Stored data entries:
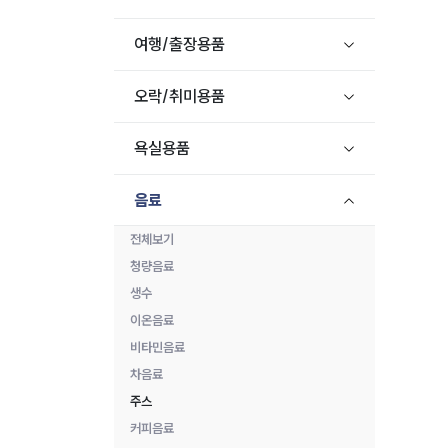
여행/출장용품
오락/취미용품
욕실용품
음료
전체보기
청량음료
생수
이온음료
비타민음료
차음료
주스
커피음료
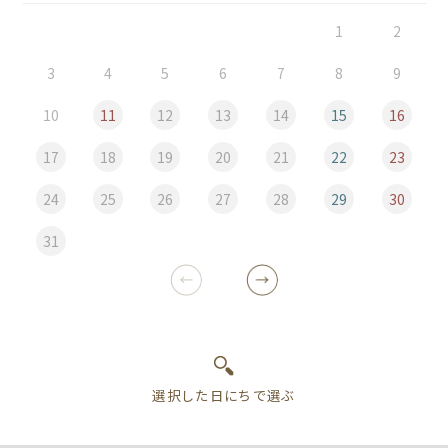
1
2
3
4
5
6
7
8
9
10
11
12
13
14
15
16
17
18
19
20
21
22
23
24
25
26
27
28
29
30
31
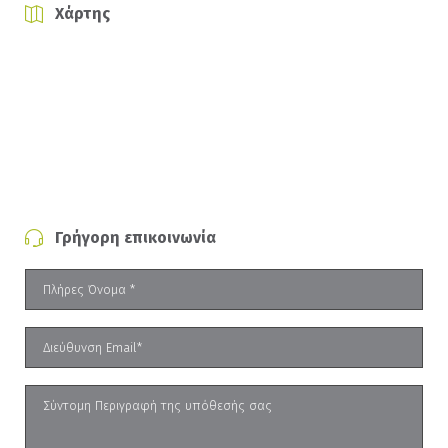
Χάρτης
Γρήγορη επικοινωνία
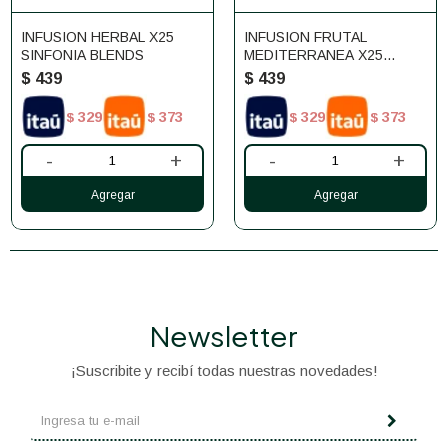
INFUSION HERBAL X25
INFUSION FRUTAL
SINFONIA BLENDS
MEDITERRANEA X25
SINFONIA BLENDS
$
439
$
439
329
373
329
373
$
$
$
$
-
+
-
+
Newsletter
¡Suscribite y recibí todas nuestras novedades!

**WORK TO BE COMPLETED**
Retype the records exactly. Any image in them should not appear in what you write.

**RESPONSE AREA**
여행/출장용품
오락/취미용품
욕실용품
음료
전체보기
청량음료
생수
이온음료
비타민음료
차음료
주스
커피음료
1
2
3
4
5
6
7
8
9
10
11
12
13
14
15
16
17
18
19
20
21
22
23
24
25
26
27
28
29
30
31
Χάρτης
Γρήγορη επικοινωνία
INFUSION HERBAL X25
INFUSION FRUTAL
SINFONIA BLENDS
MEDITERRANEA X25
SINFONIA BLENDS
$
439
$
439
329
373
329
373
$
$
$
$
-
+
-
+
Newsletter
¡Suscribite y recibí todas nuestras novedades!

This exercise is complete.